Dataset entries:
____

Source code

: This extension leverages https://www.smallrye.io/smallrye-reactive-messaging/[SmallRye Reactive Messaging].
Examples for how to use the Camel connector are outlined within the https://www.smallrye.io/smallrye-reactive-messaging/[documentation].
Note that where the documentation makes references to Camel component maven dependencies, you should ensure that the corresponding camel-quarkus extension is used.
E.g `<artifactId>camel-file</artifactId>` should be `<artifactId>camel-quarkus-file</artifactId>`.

____

Once more, write out all of the entries above exactly.

Source code

: This extension leverages https://www.smallrye.io/smallrye-reactive-messaging/[SmallRye Reactive Messaging].
Examples for how to use the Camel connector are outlined within the https://www.smallrye.io/smallrye-reactive-messaging/[documentation].
Note that where the documentation makes references to Camel component maven dependencies, you should ensure that the corresponding camel-quarkus extension is used.
E.g `<artifactId>camel-file</artifactId>` should be `<artifactId>camel-quarkus-file</artifactId>`.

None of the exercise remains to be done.